Hi Meme - I don't know if it was a wake up call or just better support.  After trying my 3rd endo after moving to LA, I finally didn't feel 'diabetic guilt' anymore.  for 25 or so years I had some good docs but none like the one I found.  She didn't make me feel guilty for being high or low - it was going to happen.  She was encouraging and said 'hey it's okay' lets adjust this or that and see how we do.  It was always we.  She was/is  involved in my fight.  Because of her, I wanted to be better - healthier.  If I e-mail her with a question, I either get a call back or email that day or if she's out of town lecturing or something, the PA/CDE calls me.  I'm never alone.  I haven't had that kind of suport until now.    To echo what Red mentioned - you are inspiring and bring a smile to my face when you are on line here.  To educated yourself for your child and be out here helping others is a testiment to how good a mom you are.  I wish I could say my parents would have been on line like this when I was young (no internet back then), but I don't think they would have put the effort out.  Don't get me wrong, I did not want for the latest and greatest because they gave me what I needed but you go the extra mile.  Be well.

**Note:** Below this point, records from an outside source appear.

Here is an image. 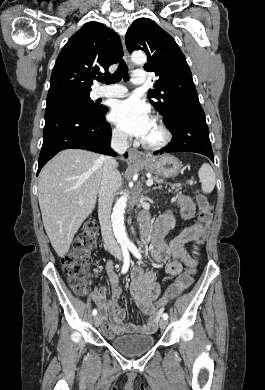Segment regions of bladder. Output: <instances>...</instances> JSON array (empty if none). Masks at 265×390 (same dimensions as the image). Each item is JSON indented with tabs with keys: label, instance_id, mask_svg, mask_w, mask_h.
Wrapping results in <instances>:
<instances>
[{
	"label": "bladder",
	"instance_id": "obj_1",
	"mask_svg": "<svg viewBox=\"0 0 265 390\" xmlns=\"http://www.w3.org/2000/svg\"><path fill=\"white\" fill-rule=\"evenodd\" d=\"M155 338L148 334L120 335L110 338L111 346L127 357H137L148 352Z\"/></svg>",
	"mask_w": 265,
	"mask_h": 390
}]
</instances>
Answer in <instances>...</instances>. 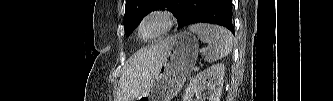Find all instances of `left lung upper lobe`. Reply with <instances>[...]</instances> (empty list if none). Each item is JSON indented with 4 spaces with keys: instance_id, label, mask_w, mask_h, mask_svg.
Segmentation results:
<instances>
[{
    "instance_id": "5c2ea615",
    "label": "left lung upper lobe",
    "mask_w": 333,
    "mask_h": 101,
    "mask_svg": "<svg viewBox=\"0 0 333 101\" xmlns=\"http://www.w3.org/2000/svg\"><path fill=\"white\" fill-rule=\"evenodd\" d=\"M160 7H167L179 21L182 15V7L181 4H178V0H126L125 33L129 35L146 14Z\"/></svg>"
}]
</instances>
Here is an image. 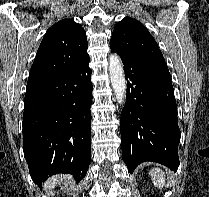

I went into denial right after diagnosis.  I tried to do things right for a short time and then gave up.  Not having insurance was part of the problem.  After 11 years of denial and doing the bare minimum required to stay alive (two injections a day) I got insurance, waited out the pre-existing condition clause and went to a doctor.  My A1c was 15.x (15.7? Not sure) and I knew that was really bad.  I started to test several times a day even though my insurance covered no diabetes supplies and no prescriptions.  I eventually went to 3 injections a day and then MDI.  Eventually I became hypo unaware, started passing out and having seizures.  This whole time I only saw primary care doctors.   4 1/2 years ago a friend at work stood behind me while I looked up an endo on our insurance web site and called to make an appointment.  I think that was my big turning point, knowing I couldn't figure it all out myself and that I needed professional help. 

I've noticed that sometimes just saying something out loud to another human being, or in this case writing, helps immensely in relieving whatever fear it is you have.  Or it at least takes the weight of it off your shoulders when you have someone else to confide in or to talk things over with.

So keep emailing!

I had my wake up call this past Jan., I had a mini stroke @ age 30.

OMG - was the stroke caused by the diabetes!?


Yes, it was caused by my diabetes. The neurologists said that my cholesterol and blood pressure even just slightly elevated (by a few points) also could've contributed to it. The information I had read said if you are a long term diabetic and between 21 and 41 years old puts you in a high risk group to suffer from stroke, TIA(mini stroke) and heart attack. I asked the doctor if this information was true and she told me yes. I am 30 and have been diabetic for 25 yrs, so I personally believe what I read a while back is true. I have been instructed to take an 81mg aspirin daily and watch BS levels very closely. Here's my story (click link) http://juvenation.org/forums/p/1443/9949.aspx#9949  . It was very scary for me !! I don't want to scare anyone this is my personal story and hopefully it can give awareness to others.

One thing that does worry me though is statistics show if you've had a mini stroke the chance of reoccurrances are common. It is likely, but not guaranteed you can have another stroke (full blown or mini) within 6 months to a year following the first. I have been a nervous wreck as I am nearing the 6 month mark since it happened. I have a follow up appointment in July with my neurologist. I have only one left over symptom, my left arm is numb everyday. Some days it is only on and off others it is numb from the time I get up to the time I go to sleep. It is very annoying but I'm glad it's only a minor issue, it could've been alot worse.

Fortunately there has only been 1 other juvenation member I know of, that also had this happen. He was 24 years old and it was around christmas 08 (information that he posted).